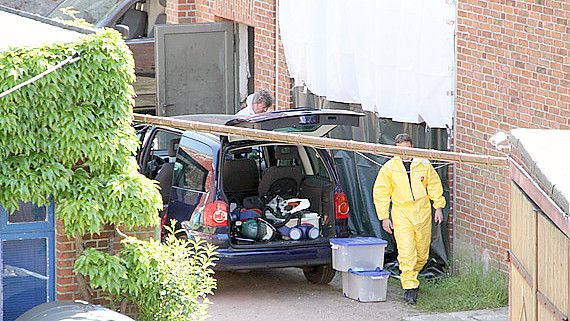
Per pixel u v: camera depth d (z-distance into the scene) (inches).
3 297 804.0
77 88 781.3
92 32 837.8
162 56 1464.1
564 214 574.9
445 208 1114.1
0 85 754.2
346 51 1222.9
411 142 1051.9
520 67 1013.8
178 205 1078.4
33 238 804.6
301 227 1069.8
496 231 1051.9
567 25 960.3
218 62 1492.4
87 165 797.2
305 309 1036.5
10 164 773.3
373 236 1189.1
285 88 1366.9
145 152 1162.6
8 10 901.8
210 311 1029.2
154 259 805.9
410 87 1124.5
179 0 1585.9
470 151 1077.1
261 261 1050.7
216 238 1039.0
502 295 1034.7
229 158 1080.8
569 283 570.3
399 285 1114.7
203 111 1491.1
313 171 1099.3
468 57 1071.0
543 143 703.1
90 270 788.0
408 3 1115.9
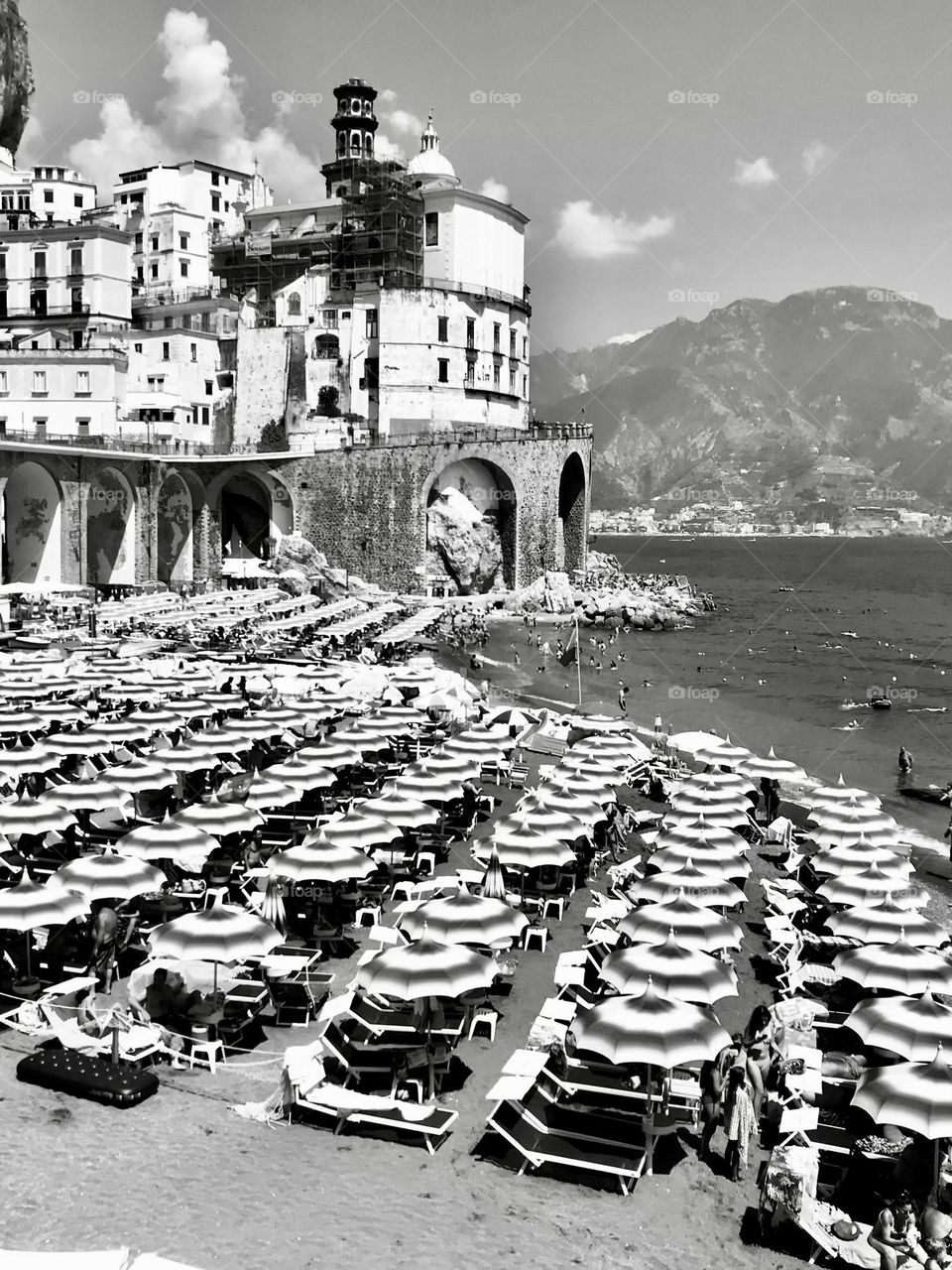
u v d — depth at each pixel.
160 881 21.98
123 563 95.00
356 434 108.44
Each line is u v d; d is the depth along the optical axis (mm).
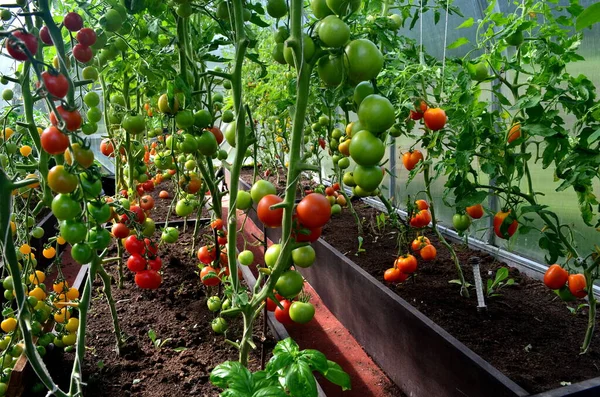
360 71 915
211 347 1786
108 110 2250
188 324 1958
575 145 1474
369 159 938
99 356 1720
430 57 2113
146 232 1664
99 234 1042
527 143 1738
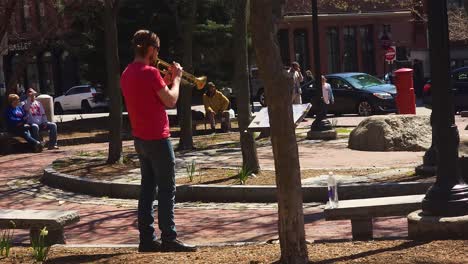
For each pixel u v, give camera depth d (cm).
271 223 1141
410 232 826
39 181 1717
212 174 1512
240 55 1484
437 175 836
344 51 5625
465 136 1558
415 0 4778
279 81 673
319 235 1029
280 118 681
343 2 4631
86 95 5175
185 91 2111
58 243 968
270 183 1367
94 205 1384
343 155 1842
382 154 1828
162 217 855
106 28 1803
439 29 840
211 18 3241
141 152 852
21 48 4447
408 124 1934
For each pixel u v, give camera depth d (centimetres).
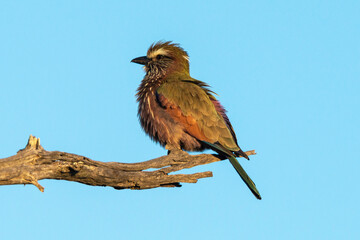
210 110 1405
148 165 1212
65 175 1086
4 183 1016
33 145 1057
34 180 1017
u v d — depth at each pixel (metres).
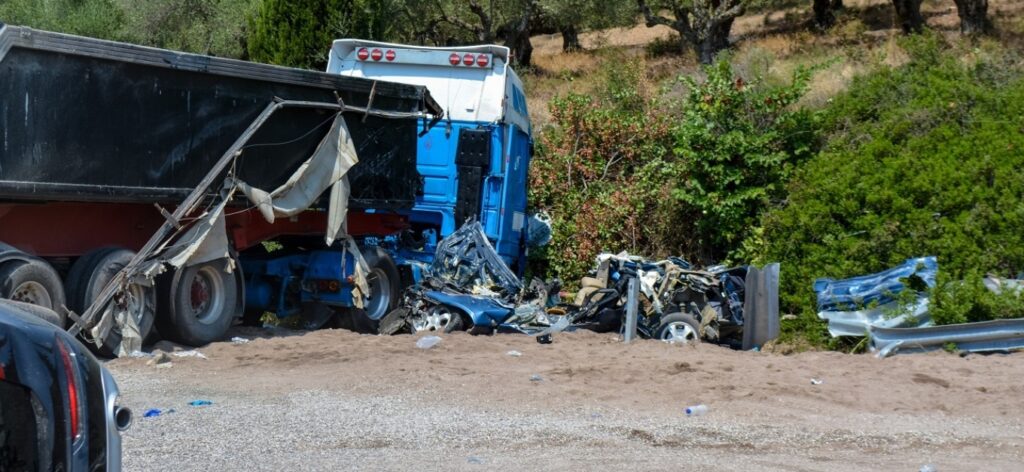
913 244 16.06
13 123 10.62
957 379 11.38
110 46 11.48
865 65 26.77
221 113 13.12
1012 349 13.51
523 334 14.88
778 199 19.59
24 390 4.34
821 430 8.97
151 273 12.36
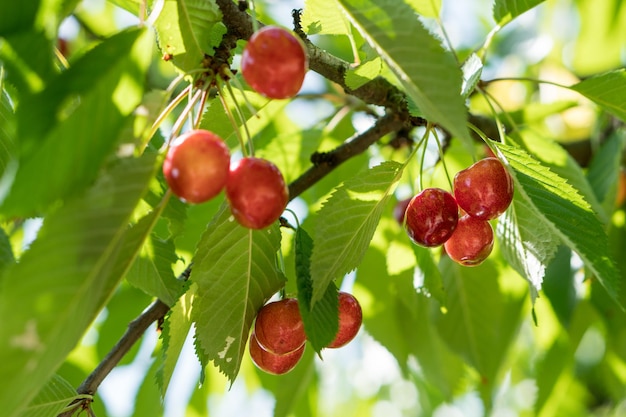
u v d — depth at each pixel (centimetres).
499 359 83
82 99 54
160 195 66
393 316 83
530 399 122
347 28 66
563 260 82
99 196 54
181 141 56
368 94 71
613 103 70
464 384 88
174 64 62
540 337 88
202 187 56
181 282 68
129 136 56
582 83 70
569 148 88
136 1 67
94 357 86
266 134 86
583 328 85
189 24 61
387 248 82
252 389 92
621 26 99
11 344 52
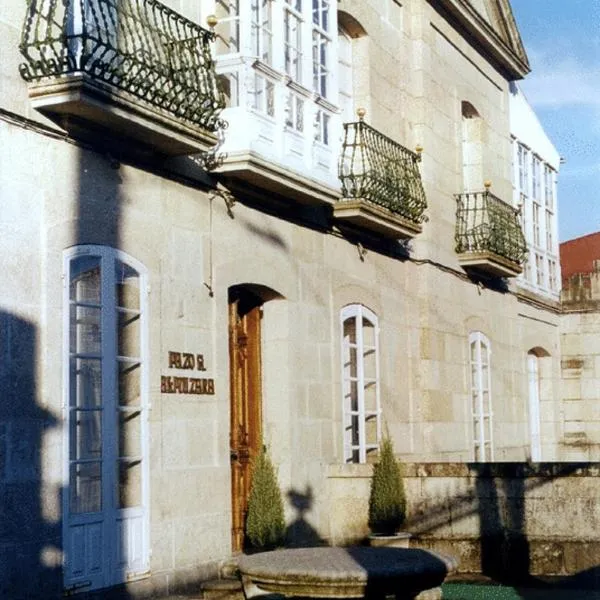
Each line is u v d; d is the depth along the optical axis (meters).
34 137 9.67
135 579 10.50
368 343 15.79
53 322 9.68
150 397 10.92
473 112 20.50
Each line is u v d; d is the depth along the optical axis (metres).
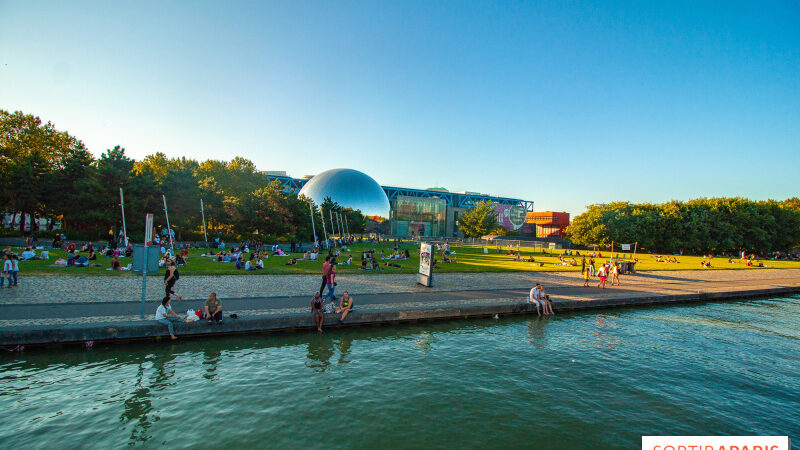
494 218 86.69
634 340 14.31
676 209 76.25
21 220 44.31
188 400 8.22
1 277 15.29
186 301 14.78
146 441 6.66
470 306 16.50
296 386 9.09
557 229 127.19
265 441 6.76
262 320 13.01
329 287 15.58
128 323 11.51
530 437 7.26
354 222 86.88
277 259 32.00
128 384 8.94
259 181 77.19
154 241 35.41
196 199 47.97
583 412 8.39
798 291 28.78
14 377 9.06
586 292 22.25
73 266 21.67
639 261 49.28
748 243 74.56
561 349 12.79
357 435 7.06
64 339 10.83
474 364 11.04
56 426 7.05
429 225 128.25
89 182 38.72
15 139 45.94
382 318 14.79
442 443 6.91
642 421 8.14
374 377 9.80
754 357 12.86
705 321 18.17
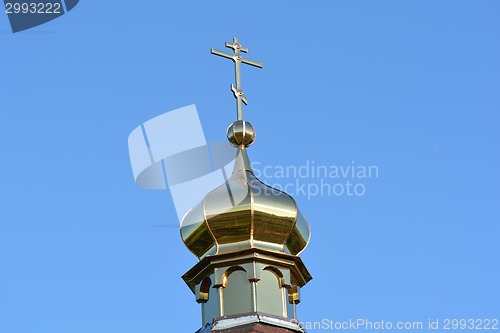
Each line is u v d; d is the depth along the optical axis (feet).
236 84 229.04
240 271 215.10
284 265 216.33
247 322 211.00
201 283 217.15
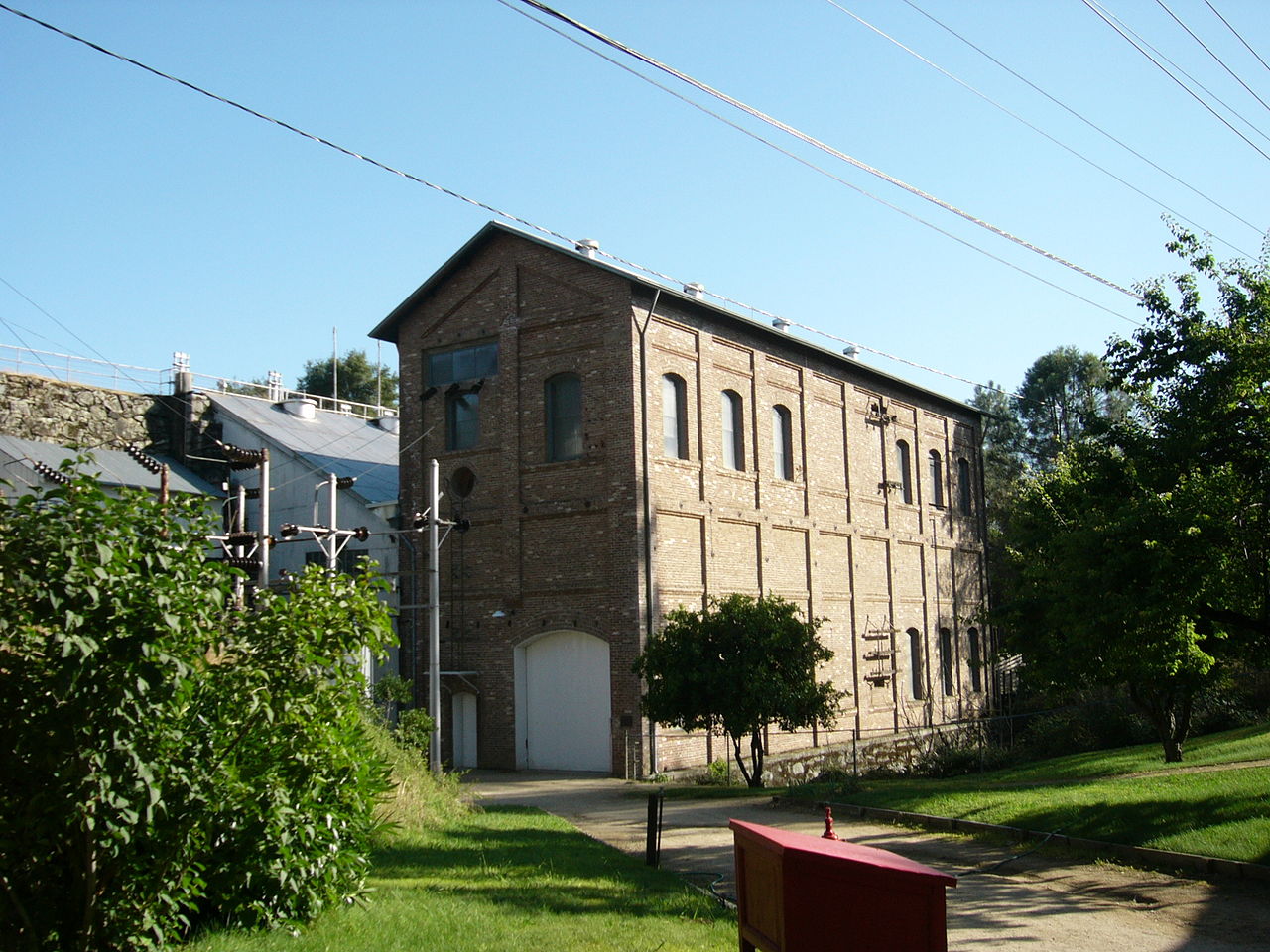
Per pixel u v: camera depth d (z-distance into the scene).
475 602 29.31
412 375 31.34
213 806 7.43
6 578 6.32
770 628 23.61
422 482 30.80
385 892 10.42
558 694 28.02
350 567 32.34
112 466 32.41
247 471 35.72
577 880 12.03
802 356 34.56
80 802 6.45
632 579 26.78
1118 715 33.47
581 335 28.31
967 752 33.00
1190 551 14.59
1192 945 10.16
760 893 6.98
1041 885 12.89
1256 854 12.77
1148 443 16.83
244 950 7.41
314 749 8.34
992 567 46.84
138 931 7.00
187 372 37.81
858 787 21.52
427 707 29.53
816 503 34.41
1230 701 32.56
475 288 30.38
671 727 27.06
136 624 6.66
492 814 18.23
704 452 29.55
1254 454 15.41
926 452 41.88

***

● YOUR TASK: From the listing above, return each line with the word "give".

● THE COMPLETED TASK:
For each pixel u v, give camera depth d (cm).
For each pixel u v, give camera depth d (centimetres).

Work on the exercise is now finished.